▸ TASK DESCRIPTION
Once you reach the line containing "right eye: (26, 242)" in the data below, restate each line word for word up to and including the one containing "right hip: (420, 271)".

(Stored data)
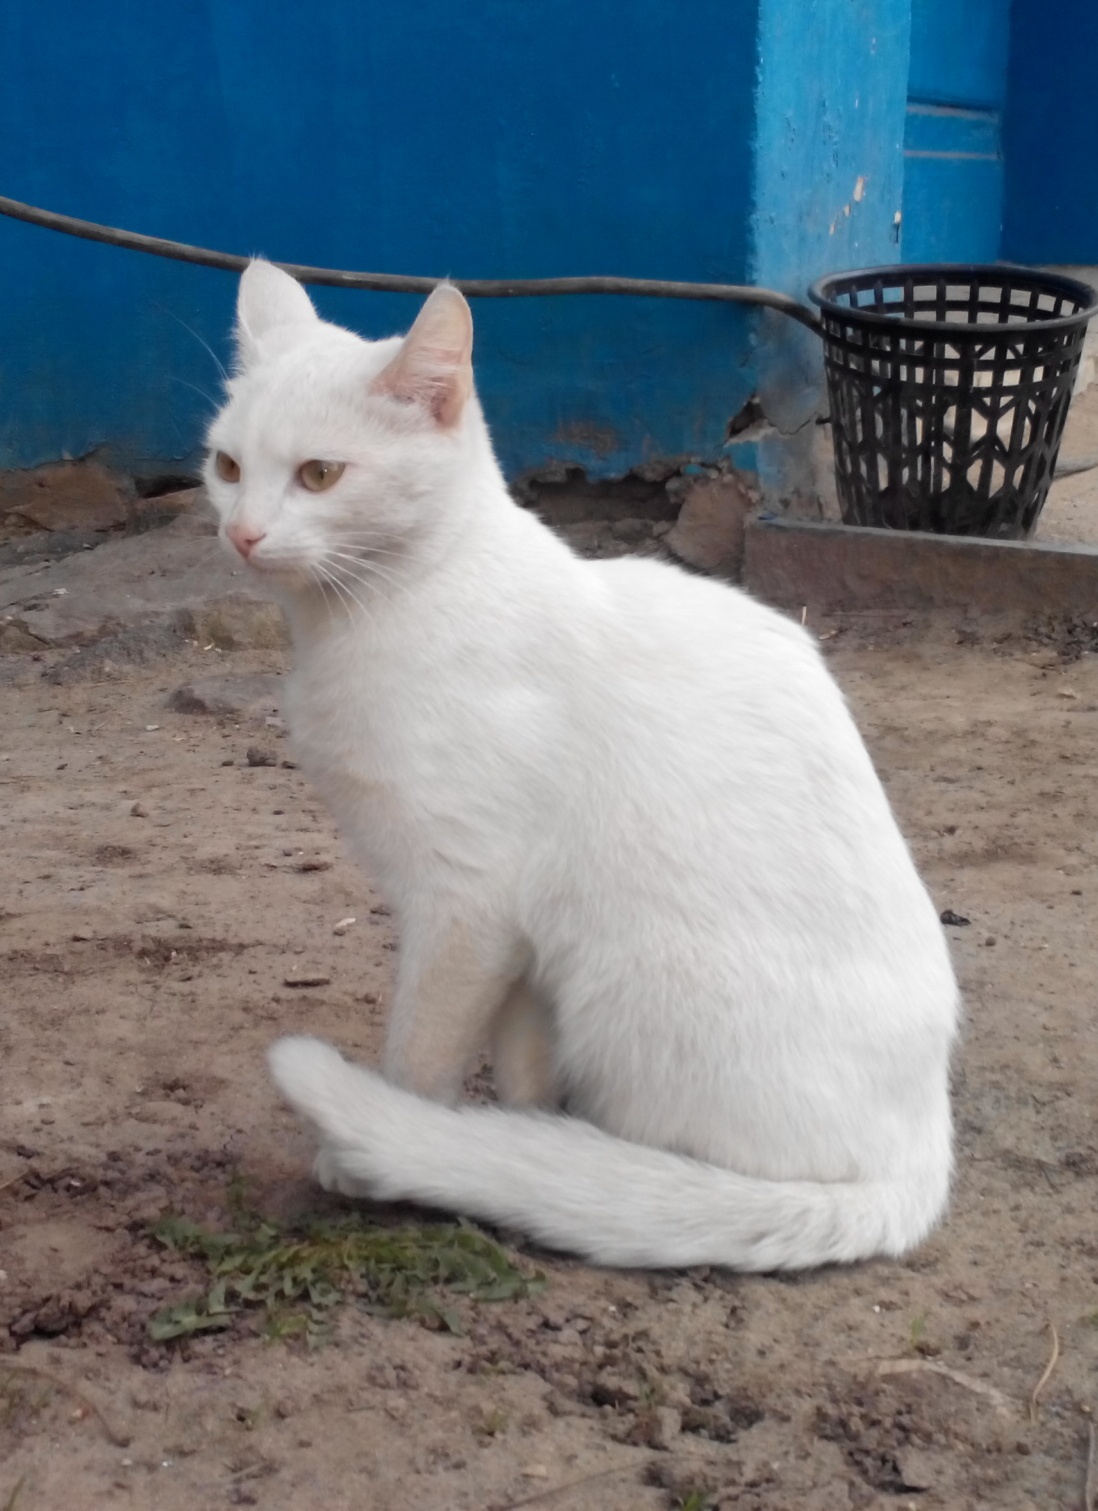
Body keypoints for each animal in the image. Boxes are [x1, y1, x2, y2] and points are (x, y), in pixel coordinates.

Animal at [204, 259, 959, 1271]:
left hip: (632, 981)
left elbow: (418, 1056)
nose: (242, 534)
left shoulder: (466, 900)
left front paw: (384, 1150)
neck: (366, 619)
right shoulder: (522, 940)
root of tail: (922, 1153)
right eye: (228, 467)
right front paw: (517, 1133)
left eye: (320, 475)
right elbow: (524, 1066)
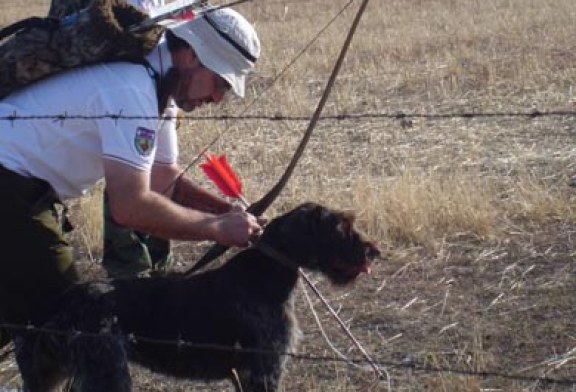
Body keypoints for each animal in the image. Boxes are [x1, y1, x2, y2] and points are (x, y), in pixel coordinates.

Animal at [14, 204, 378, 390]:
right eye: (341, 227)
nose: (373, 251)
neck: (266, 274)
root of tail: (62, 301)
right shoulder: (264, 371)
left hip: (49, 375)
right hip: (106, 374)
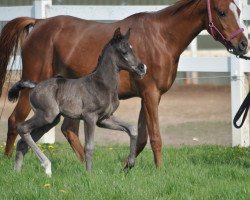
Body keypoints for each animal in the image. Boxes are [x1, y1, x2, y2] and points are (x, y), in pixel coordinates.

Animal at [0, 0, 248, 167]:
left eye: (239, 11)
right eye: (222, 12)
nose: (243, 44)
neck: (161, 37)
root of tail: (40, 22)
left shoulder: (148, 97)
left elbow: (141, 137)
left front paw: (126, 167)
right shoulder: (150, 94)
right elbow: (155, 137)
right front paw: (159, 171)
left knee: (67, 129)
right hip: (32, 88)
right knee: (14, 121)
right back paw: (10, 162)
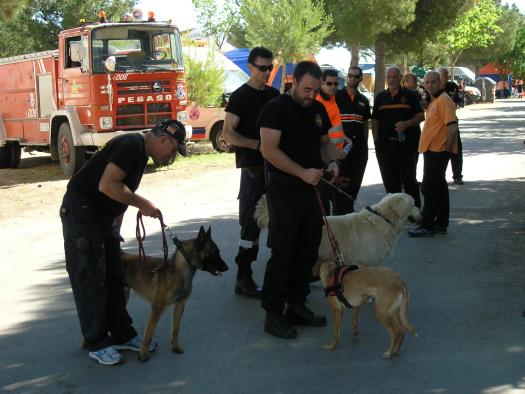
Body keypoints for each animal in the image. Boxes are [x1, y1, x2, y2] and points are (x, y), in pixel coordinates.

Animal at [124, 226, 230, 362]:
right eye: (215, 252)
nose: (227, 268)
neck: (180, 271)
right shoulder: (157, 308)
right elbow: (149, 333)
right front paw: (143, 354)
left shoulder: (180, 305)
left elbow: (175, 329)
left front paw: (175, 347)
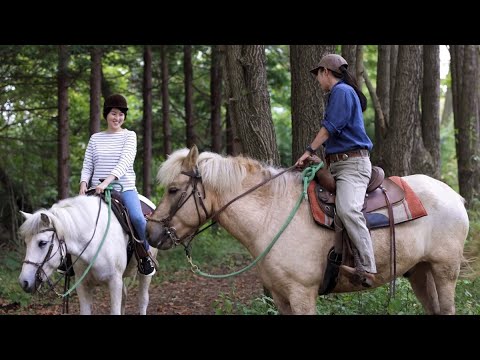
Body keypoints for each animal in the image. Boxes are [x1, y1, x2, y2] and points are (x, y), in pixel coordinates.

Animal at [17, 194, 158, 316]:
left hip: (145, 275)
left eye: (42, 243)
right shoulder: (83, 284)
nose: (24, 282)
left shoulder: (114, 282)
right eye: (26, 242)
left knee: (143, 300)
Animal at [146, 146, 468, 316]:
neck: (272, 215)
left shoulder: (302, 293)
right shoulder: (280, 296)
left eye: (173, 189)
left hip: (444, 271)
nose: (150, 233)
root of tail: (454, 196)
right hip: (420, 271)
...
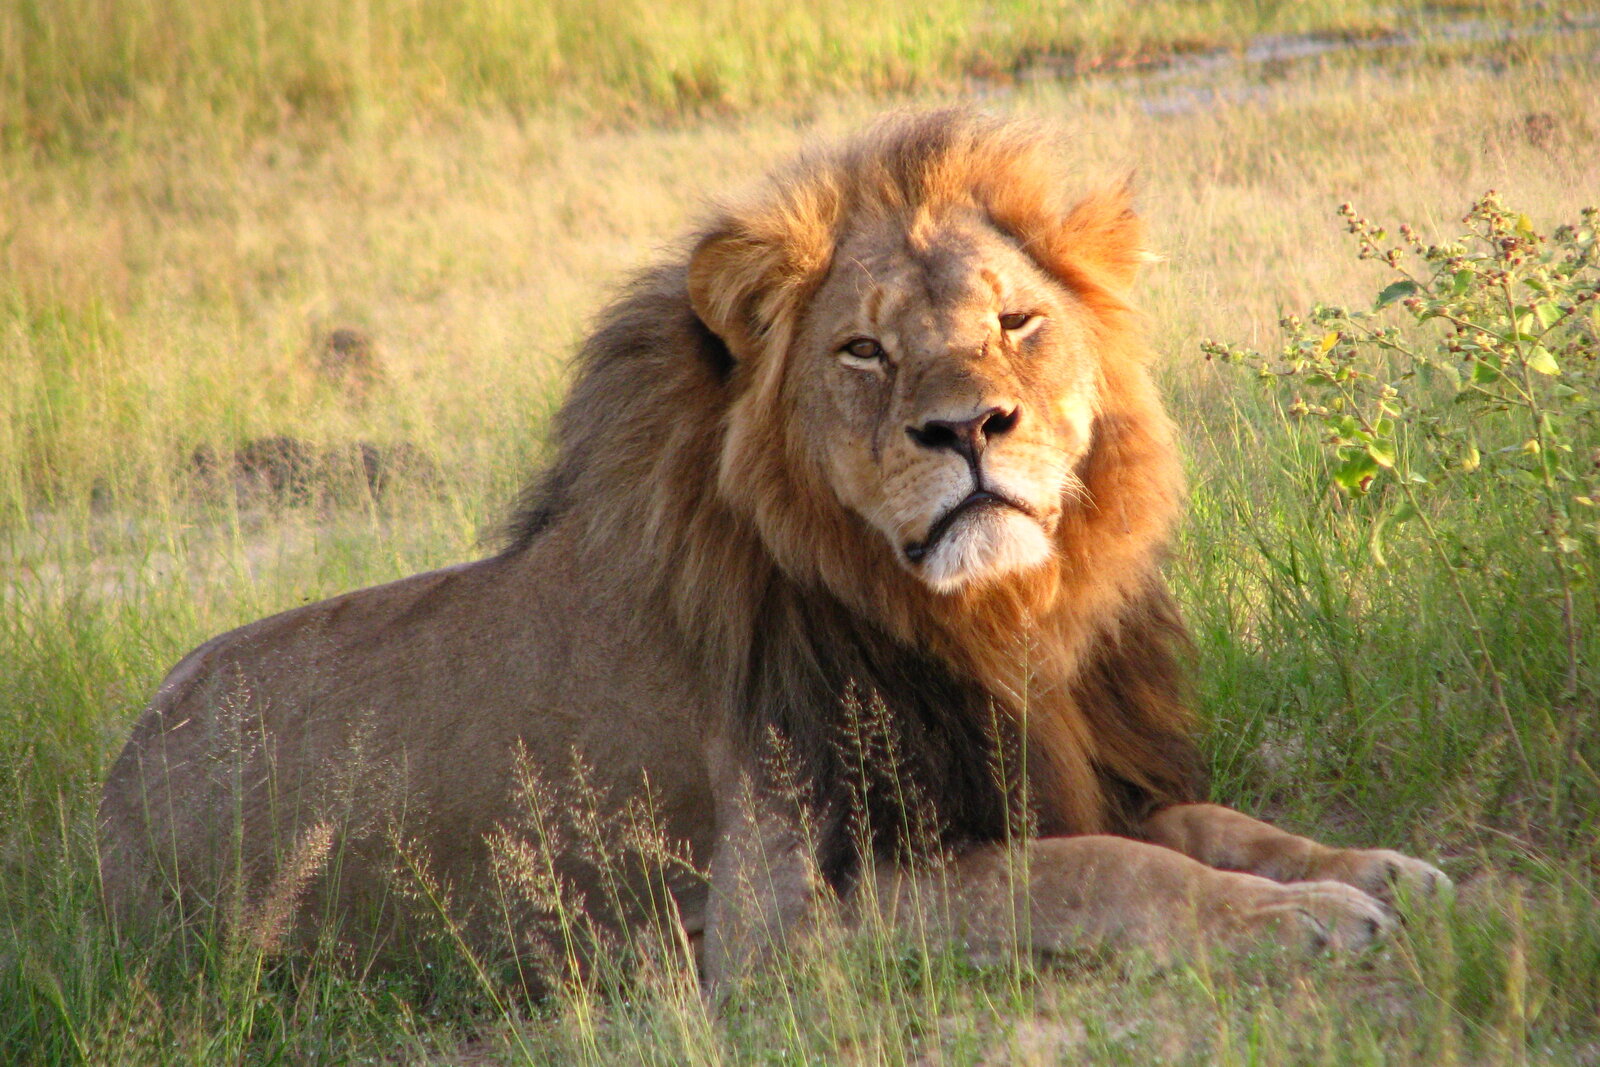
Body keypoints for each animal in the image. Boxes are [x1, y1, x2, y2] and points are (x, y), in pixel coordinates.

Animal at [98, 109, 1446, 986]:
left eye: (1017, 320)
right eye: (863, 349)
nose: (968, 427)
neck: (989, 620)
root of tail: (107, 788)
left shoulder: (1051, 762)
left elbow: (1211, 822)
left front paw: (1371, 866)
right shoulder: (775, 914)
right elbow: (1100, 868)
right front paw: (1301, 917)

▸ RESULT FOR THIS TASK
right eye: (26, 242)
left knee: (143, 300)
Animal at [146, 146, 468, 316]:
neck: (272, 215)
left shoulder: (302, 293)
right shoulder: (280, 296)
left eye: (173, 189)
left hip: (444, 271)
nose: (150, 233)
root of tail: (454, 196)
right hip: (420, 271)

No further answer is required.